---------- Data to process ----------
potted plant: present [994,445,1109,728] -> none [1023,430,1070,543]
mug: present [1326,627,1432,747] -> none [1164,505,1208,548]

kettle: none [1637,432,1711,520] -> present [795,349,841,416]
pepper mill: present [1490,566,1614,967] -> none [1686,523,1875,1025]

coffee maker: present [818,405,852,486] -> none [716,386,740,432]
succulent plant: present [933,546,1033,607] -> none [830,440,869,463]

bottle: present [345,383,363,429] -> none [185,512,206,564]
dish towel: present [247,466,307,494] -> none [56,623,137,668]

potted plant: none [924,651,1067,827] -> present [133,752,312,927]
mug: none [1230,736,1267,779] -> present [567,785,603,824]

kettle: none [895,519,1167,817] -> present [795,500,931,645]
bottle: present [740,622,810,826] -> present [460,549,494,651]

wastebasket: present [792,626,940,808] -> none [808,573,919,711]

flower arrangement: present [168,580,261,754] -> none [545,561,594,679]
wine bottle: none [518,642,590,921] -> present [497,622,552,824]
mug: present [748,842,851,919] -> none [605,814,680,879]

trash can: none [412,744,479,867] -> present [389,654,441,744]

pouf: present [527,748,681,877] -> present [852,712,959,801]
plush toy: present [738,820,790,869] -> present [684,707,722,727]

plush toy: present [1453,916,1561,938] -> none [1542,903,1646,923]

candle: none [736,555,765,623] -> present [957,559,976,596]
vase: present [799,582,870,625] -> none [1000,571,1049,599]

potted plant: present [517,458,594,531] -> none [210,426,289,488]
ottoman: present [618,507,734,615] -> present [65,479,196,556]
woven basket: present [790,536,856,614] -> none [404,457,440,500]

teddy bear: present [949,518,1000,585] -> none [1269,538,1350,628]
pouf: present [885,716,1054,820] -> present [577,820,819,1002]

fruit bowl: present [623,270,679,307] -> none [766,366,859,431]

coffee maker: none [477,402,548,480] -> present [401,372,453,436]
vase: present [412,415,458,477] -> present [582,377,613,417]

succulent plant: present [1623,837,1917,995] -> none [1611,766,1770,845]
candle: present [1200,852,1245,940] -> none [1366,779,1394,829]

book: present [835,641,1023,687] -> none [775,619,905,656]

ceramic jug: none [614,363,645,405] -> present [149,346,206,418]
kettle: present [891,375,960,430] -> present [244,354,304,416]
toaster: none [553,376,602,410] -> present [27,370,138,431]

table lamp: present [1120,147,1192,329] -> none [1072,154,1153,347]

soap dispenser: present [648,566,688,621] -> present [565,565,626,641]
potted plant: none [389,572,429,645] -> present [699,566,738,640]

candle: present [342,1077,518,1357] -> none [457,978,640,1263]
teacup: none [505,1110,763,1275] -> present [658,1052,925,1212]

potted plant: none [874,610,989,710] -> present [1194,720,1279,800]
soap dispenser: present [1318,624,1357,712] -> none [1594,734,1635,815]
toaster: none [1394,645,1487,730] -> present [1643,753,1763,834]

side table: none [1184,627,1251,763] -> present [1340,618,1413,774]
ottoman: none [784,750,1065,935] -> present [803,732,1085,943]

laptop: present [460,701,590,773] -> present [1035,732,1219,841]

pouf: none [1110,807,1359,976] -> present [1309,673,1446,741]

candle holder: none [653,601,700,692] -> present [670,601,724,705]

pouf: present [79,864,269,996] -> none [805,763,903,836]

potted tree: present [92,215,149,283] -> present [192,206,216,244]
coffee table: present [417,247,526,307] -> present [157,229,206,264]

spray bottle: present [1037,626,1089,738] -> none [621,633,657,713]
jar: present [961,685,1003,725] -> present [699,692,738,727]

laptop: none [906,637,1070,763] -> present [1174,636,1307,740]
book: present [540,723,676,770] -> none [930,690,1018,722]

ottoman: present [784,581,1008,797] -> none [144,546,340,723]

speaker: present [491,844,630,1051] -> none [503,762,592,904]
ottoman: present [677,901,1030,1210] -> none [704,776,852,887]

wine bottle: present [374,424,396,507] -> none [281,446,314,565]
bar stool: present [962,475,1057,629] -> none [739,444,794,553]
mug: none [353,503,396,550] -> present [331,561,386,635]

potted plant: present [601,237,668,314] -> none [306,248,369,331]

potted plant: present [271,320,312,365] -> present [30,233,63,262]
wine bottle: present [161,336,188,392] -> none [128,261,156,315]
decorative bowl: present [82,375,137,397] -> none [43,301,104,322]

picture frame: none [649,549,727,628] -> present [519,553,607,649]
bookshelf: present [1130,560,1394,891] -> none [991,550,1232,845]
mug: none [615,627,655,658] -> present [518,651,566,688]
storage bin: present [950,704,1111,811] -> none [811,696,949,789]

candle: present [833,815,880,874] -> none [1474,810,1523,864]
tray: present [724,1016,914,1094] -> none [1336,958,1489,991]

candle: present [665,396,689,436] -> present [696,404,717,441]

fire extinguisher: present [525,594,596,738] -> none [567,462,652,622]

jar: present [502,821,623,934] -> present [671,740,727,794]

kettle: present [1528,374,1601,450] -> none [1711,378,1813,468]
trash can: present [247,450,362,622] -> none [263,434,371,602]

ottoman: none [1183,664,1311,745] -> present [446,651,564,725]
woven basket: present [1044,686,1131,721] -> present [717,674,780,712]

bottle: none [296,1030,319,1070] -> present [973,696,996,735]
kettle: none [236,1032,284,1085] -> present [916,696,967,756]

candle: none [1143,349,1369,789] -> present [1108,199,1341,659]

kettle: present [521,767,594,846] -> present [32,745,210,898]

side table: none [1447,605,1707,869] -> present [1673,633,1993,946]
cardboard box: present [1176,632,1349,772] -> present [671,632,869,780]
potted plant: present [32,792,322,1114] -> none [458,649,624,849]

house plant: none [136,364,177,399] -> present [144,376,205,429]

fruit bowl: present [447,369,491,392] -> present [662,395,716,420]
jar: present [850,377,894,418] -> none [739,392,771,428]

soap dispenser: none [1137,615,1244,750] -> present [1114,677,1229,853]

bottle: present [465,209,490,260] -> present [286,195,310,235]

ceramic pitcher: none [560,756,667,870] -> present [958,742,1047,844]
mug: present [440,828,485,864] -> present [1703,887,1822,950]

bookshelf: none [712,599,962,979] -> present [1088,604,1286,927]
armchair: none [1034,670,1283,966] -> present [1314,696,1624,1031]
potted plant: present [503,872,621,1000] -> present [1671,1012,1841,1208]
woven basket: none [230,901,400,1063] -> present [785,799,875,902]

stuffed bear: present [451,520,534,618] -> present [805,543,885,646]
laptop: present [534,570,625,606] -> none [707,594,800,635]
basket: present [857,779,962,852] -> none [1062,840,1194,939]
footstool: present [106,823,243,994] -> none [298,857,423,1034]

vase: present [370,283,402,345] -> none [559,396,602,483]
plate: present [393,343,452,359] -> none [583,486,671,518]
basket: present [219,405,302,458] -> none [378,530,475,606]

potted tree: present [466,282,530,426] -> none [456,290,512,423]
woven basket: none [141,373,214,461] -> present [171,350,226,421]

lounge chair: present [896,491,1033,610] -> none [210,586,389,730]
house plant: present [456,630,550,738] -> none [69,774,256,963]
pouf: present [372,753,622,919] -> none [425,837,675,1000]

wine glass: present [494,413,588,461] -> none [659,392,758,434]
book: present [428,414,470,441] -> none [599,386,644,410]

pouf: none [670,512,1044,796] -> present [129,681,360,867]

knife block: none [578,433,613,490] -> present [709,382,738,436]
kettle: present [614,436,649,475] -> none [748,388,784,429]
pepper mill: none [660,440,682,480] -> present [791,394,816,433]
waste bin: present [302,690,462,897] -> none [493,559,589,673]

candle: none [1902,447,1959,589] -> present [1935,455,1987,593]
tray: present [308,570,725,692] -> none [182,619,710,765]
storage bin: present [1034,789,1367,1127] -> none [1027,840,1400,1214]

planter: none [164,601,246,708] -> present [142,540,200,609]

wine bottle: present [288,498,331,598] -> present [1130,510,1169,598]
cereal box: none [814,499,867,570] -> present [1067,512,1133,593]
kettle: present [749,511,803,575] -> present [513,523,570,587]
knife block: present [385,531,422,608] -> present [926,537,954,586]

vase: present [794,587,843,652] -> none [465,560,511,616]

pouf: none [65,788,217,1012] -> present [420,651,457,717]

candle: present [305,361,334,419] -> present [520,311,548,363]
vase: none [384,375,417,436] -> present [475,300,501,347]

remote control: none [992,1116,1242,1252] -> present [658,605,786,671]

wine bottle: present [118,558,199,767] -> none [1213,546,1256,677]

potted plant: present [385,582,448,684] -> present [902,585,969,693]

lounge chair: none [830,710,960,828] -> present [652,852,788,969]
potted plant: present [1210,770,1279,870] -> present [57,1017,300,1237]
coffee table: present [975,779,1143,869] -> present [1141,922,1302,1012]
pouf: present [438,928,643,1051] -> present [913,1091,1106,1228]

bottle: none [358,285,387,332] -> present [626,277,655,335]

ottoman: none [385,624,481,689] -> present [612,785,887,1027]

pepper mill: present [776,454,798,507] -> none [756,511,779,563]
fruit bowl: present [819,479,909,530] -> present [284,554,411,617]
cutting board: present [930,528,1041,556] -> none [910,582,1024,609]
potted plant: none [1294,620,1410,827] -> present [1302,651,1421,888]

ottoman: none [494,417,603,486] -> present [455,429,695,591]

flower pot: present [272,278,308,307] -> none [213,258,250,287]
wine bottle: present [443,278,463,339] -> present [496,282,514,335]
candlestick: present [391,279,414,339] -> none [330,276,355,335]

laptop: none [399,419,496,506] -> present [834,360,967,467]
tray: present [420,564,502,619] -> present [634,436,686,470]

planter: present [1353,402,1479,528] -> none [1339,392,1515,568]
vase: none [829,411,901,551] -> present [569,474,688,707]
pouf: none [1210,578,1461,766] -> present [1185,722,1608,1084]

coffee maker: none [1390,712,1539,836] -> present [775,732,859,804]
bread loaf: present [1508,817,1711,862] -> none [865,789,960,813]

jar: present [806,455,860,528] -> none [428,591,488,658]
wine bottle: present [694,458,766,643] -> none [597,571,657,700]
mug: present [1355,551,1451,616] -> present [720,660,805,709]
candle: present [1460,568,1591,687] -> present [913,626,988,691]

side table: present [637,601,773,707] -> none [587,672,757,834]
----------
Task instructions: All that is wanted is a faithful reproduction of the line above with "potted plant: present [517,458,594,531]", the line with "vase: present [412,415,458,477]", and every line in between.

Expected answer:
potted plant: present [517,458,594,531] -> none [210,426,289,488]
ottoman: present [618,507,734,615] -> present [65,479,196,556]
woven basket: present [790,536,856,614] -> none [404,457,440,500]

teddy bear: present [949,518,1000,585] -> none [1269,538,1350,628]
pouf: present [885,716,1054,820] -> present [577,820,819,1002]

fruit bowl: present [623,270,679,307] -> none [766,366,859,431]

coffee maker: none [477,402,548,480] -> present [401,372,453,436]
vase: present [412,415,458,477] -> present [582,377,613,417]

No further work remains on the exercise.